The decision



Upper Tribunal
(Immigration and Asylum Chamber) Appeal Number: PA/13751/2017


THE IMMIGRATION ACTS


Heard at Manchester Civil Justice Centre
Decisions & Reasons Promulgated
On 13th December 2018

On 9th January 2019


Before

Upper Tribunal Judge Chalkley


Between

Rebaz Jamil Salih
(ANONYMITY DIRECTION not made)
Appellant
and

THE SECRETARY OF STATE FOR THE HOME DEPARTMENT
Respondent


Representation:
For the Appellant: Ms Wilkins of Counsel, instructed by Morgan Reiss Solicitors
For the Respondent: Mr McVeety, Home Office Presenting Officer


DETERMINATION AND REASONS
1. The appellant is a citizen of Iraq who made application to the Secretary of State for recognition as a refugee. That application was refused and he subsequently appealed to the First-tier Tribunal. His appeal was heard by First-tier Tribunal Judge M Davies in Manchester on 23rd May, 2018. The judge refused the application, finding that the appellant could not discharge the burden of proof on him to show that were he to be returned to Iraq there was a serious possibility that he would be persecuted for a Convention reason.
2. Dissatisfied with that decision, the appellant made application to the First-tier Tribunal for permission to appeal. In a decision dated 18th October, 2018 First-tier Tribunal Judge Page said this:
"1. The appellant seeks permission to appeal, out of time, against a decision of the First-tier Tribunal (Judge Davies), who, in a decision promulgated on 5th June, 2018 dismissed the appellant's asylum appeal.
2. The Tribunal's decision was served on the appellant's solicitors and the appellant by first-class post on 5th June, 2018 together with a notice informing them that any application for permission to appeal must be received by the Tribunal no later than fourteen days after it was received. Allowing two days for it to have arrived the last date the Tribunal could have received the application in time was 20th June, 2018. This application was not received until 25th September, 2018. I do not accept the explanation given that neither the appellant or his solicitor received the decision when it was sent out.
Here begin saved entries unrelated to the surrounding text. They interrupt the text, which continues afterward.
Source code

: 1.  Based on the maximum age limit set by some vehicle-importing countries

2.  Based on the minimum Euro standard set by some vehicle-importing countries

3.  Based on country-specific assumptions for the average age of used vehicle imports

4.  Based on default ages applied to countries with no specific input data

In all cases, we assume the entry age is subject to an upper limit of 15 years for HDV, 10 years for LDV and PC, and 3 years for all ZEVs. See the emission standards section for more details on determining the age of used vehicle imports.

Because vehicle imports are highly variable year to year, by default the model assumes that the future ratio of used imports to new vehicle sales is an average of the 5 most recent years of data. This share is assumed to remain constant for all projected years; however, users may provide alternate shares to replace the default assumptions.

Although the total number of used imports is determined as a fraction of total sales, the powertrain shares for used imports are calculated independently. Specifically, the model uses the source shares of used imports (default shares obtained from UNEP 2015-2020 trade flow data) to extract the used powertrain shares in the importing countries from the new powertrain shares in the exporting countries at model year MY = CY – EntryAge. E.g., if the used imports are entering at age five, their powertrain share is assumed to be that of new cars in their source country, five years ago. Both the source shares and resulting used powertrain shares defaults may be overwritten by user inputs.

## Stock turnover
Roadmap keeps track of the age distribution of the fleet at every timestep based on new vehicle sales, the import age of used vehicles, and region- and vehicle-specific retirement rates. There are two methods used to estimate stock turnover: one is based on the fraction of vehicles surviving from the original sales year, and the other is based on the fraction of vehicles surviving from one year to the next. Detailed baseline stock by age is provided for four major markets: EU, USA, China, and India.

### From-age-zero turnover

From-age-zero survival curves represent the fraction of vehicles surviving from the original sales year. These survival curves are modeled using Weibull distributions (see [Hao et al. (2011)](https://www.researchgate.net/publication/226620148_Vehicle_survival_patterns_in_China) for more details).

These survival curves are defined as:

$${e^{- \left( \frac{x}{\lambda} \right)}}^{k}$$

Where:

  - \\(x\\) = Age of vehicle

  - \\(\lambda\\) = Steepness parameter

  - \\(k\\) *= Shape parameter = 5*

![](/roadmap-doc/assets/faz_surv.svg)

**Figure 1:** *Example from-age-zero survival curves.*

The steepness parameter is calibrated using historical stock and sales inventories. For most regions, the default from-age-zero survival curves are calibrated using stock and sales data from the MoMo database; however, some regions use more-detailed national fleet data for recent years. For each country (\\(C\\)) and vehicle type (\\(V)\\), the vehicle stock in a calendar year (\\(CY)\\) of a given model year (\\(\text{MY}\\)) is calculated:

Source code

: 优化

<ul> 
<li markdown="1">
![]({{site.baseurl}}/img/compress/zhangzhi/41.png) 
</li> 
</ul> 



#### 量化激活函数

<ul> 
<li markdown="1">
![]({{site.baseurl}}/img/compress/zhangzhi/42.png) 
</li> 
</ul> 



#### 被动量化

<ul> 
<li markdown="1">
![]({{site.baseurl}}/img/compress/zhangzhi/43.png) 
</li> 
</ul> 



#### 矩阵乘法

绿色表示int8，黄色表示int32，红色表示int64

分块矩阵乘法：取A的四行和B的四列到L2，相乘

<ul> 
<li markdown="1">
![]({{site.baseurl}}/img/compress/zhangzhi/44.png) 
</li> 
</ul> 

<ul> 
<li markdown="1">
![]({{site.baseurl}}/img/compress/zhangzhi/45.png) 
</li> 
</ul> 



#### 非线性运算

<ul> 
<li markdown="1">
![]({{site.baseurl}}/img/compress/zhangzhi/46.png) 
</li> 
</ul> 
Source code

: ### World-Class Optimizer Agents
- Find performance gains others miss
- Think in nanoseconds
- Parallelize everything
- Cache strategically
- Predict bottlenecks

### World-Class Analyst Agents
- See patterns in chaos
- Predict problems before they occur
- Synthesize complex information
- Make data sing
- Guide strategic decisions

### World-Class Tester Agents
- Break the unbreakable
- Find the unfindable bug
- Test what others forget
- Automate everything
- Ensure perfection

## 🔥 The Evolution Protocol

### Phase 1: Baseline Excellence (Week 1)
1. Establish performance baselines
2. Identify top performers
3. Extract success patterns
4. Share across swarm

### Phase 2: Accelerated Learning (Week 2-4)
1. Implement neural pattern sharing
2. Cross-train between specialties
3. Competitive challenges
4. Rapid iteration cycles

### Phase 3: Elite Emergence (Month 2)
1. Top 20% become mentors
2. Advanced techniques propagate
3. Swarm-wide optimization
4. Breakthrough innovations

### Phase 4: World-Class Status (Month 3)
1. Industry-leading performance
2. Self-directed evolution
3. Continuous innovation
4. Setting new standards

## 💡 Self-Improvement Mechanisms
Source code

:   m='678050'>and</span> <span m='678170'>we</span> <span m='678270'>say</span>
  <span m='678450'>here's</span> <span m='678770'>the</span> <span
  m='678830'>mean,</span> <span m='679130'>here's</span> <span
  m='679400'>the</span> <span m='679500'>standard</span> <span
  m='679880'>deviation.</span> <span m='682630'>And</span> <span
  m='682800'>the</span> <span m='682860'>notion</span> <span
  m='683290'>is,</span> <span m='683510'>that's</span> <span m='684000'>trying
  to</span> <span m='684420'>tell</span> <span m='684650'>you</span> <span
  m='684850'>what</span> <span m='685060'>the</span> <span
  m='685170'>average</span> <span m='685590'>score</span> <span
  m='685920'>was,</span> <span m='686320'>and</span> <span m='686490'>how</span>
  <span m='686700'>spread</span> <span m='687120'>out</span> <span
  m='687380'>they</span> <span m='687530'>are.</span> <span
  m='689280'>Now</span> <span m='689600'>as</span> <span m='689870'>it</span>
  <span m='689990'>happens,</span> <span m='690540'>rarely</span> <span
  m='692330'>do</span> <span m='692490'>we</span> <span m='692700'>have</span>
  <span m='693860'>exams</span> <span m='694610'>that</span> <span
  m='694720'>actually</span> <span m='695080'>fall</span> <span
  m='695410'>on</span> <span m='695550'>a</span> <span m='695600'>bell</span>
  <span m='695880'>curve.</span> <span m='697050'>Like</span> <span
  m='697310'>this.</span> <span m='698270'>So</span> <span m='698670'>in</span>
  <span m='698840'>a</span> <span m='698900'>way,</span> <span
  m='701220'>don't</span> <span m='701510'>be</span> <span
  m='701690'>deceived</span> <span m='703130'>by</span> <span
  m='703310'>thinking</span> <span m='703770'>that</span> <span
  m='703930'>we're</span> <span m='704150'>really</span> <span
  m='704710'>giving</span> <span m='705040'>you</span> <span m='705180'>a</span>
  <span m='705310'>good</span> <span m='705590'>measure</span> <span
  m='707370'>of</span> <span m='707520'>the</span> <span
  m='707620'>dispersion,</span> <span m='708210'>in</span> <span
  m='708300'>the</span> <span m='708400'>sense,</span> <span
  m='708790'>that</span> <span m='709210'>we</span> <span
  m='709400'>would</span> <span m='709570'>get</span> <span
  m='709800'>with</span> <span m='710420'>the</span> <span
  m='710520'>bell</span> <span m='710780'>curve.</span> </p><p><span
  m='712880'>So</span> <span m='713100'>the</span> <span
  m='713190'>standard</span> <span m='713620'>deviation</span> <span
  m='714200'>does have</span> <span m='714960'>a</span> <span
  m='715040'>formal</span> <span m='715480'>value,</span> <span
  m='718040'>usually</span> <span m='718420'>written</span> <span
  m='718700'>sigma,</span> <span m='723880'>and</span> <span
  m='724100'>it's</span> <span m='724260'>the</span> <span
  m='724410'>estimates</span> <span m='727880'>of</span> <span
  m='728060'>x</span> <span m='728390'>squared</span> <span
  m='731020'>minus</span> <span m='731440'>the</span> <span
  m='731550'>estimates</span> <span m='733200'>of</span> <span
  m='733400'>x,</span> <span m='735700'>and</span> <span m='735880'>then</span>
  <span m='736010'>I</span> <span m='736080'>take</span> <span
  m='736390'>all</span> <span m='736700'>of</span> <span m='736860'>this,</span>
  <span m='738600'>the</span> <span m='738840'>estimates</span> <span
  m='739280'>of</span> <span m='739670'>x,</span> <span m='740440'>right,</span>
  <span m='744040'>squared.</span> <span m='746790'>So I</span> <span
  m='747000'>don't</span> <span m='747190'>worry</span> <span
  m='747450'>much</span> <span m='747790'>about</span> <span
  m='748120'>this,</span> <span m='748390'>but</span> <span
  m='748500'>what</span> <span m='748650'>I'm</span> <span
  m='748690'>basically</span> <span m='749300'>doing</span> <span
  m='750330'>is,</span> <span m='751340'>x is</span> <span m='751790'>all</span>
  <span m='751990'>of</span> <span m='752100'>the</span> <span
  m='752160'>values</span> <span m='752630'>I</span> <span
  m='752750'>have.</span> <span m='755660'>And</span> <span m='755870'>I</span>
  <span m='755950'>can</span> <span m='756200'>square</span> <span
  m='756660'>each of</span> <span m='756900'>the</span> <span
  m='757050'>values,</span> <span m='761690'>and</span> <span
The solicitors say that the Home Office told the appellant on reporting that his appeal had been dismissed and this was the first the appellant knew. When the decision was sent out on 5th June, 2018 it was also sent to the Home Office. They obviously received it if they spoke to the appellant about the result of his appeal. This application is over three months out of time. There is no merit in the application to extend time and in any event the grounds of appeal amount to disagreement dressed up as legal argument with much unnecessary recital of case law that the Tribunal is already very familiar with. The judge's conclusion at paragraph 67 that the appellant's evidence was 'vague and wholly incredible' was properly open to the judge to reach on the evidence. If I had been able to extend the time limit I would have refused permission to appeal in any event."
The difficulty with that decision is that above the reasons for the decision, it says that the appeal is "granted". It seems perfectly clear to me when reading the body of the decision, that it was the intention of the judge to refuse to grant permission.
3. On receipt of that notice those representing the appellant should have contacted the Tribunal without further delay and sought clarification. They should have written to the Upper Tribunal and asked that the decision be shown to the Duty Judge in order that he or she could amend it under the slip rule and order that it be re-promulgated, giving rise to an opportunity for the appellant to apply to the Upper Tribunal for permission to appeal to the Upper Tribunal.
4. This morning Counsel has asked me to grant leave out of time. She told me that her instructing solicitors did ring the Upper Tribunal and spoke to an administrative officer who said that the application had been granted. I believe that it should have been blatantly obvious to those representing the appellant that the application had not been granted and they really should not have been surprised that an unqualified member of the Upper Tribunal administrative staff should tell them otherwise. At the very least they should have asked that the administrative officer speak to the Duty Judge and ring them back.
5. I do not know why there has been further delay on the part of the appellant; it appears that having spoken to an Upper Tribunal administrative officer, the appellant's solicitors did nothing. In the circumstances, I am not prepared to extend the time limit. There is no valid appeal before me.
6. Having given my decision ex tempore, my usher told me that Counsel had handed to her a skeleton argument with her Section 84 form. I advised Counsel that I was not prepared to accept a skeleton argument, when it could and should have been sent to the Upper Tribunal in time for it to be placed in the file for the judge to read in advance of the hearing. As it was, I had not had the opportunity of reading it. I am satisfied that Counsel was given every opportunity to tell me whatever she wanted to and the appellant was not disadvantaged by my not having has the skeleton argument to read when preparing the file.
Notice of Decision
There is no valid appeal before me. I decline to extend the time limit.